- [Records to process]:
=====

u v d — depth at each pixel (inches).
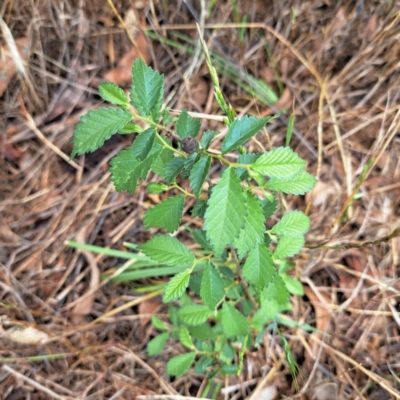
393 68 18.8
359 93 19.6
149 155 8.2
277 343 16.2
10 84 18.0
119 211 18.3
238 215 7.4
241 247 8.7
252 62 20.1
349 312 16.6
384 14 19.4
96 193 18.3
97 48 19.4
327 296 17.0
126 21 19.5
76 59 19.2
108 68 19.5
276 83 20.0
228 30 20.2
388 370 15.5
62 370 15.7
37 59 18.8
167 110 8.5
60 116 18.8
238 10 20.3
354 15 19.7
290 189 9.6
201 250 16.7
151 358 16.5
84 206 18.1
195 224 17.8
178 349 16.6
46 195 18.1
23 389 15.2
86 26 19.3
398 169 18.3
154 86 8.1
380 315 16.3
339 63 20.0
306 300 17.1
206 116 11.3
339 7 19.9
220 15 20.1
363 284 16.9
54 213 18.0
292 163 8.2
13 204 17.7
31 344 15.8
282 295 11.4
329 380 14.6
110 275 17.2
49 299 16.9
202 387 15.7
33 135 18.3
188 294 17.2
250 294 13.7
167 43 19.8
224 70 19.7
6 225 17.4
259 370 15.9
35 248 17.5
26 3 18.4
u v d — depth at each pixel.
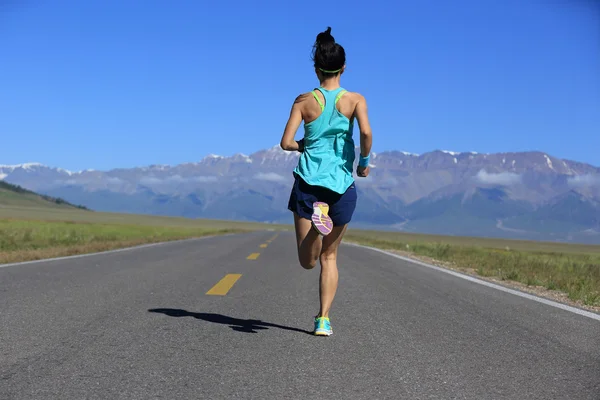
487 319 6.00
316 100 4.63
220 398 3.25
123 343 4.47
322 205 4.48
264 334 4.99
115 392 3.29
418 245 27.25
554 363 4.19
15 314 5.53
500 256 18.78
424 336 5.05
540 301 7.54
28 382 3.42
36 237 21.48
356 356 4.28
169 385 3.46
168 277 9.27
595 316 6.43
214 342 4.61
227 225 165.00
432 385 3.57
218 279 9.17
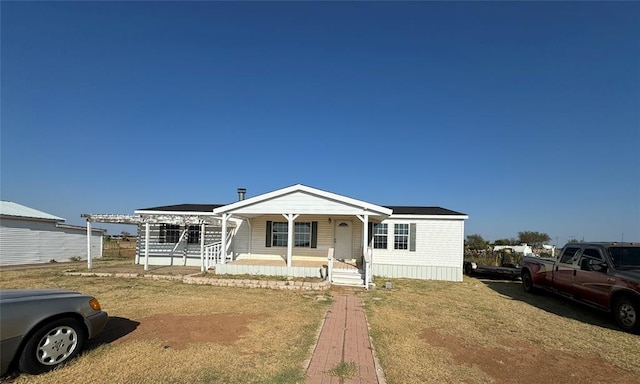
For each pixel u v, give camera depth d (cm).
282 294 1079
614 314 789
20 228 2027
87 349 533
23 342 435
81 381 426
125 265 1794
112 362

=====

- [Exercise]: Retype the listing exactly and drop the pictures.

- [Solution for this task]:
u v d — depth at each pixel (inches).
393 68 18.8
359 93 19.6
149 155 8.2
277 343 16.2
10 84 18.0
119 211 18.3
238 215 7.4
241 247 8.7
252 62 20.1
349 312 16.6
384 14 19.4
96 193 18.3
97 48 19.4
327 296 17.0
126 21 19.5
76 59 19.2
108 68 19.5
276 83 20.0
228 30 20.2
388 370 15.5
62 370 15.7
37 59 18.8
167 110 8.5
60 116 18.8
238 10 20.3
354 15 19.7
290 189 9.6
201 250 16.7
151 358 16.5
84 206 18.1
195 224 17.8
178 349 16.6
46 195 18.1
23 389 15.2
86 26 19.3
398 169 18.3
154 86 8.1
380 315 16.3
339 63 20.0
306 300 17.1
206 116 11.3
339 7 19.9
220 15 20.1
363 284 16.9
54 213 18.0
292 163 8.2
13 204 17.7
31 344 15.8
282 295 11.4
329 380 14.6
110 275 17.2
49 299 16.9
202 387 15.7
33 135 18.3
188 294 17.2
250 294 13.7
167 43 19.8
224 70 19.7
6 225 17.4
259 370 15.9
35 248 17.5
26 3 18.4
u v d — depth at each pixel.
487 319 6.00
316 100 4.63
220 398 3.25
123 343 4.47
322 205 4.48
264 334 4.99
115 392 3.29
418 245 27.25
554 363 4.19
15 314 5.53
500 256 18.78
424 336 5.05
540 301 7.54
28 382 3.42
36 237 21.48
356 356 4.28
169 385 3.46
168 277 9.27
595 316 6.43
214 342 4.61
227 225 165.00
432 385 3.57
218 279 9.17
For each pixel u v, give camera depth d (cm).
282 294 1079
614 314 789
20 228 2027
87 349 533
23 342 435
81 381 426
125 265 1794
112 362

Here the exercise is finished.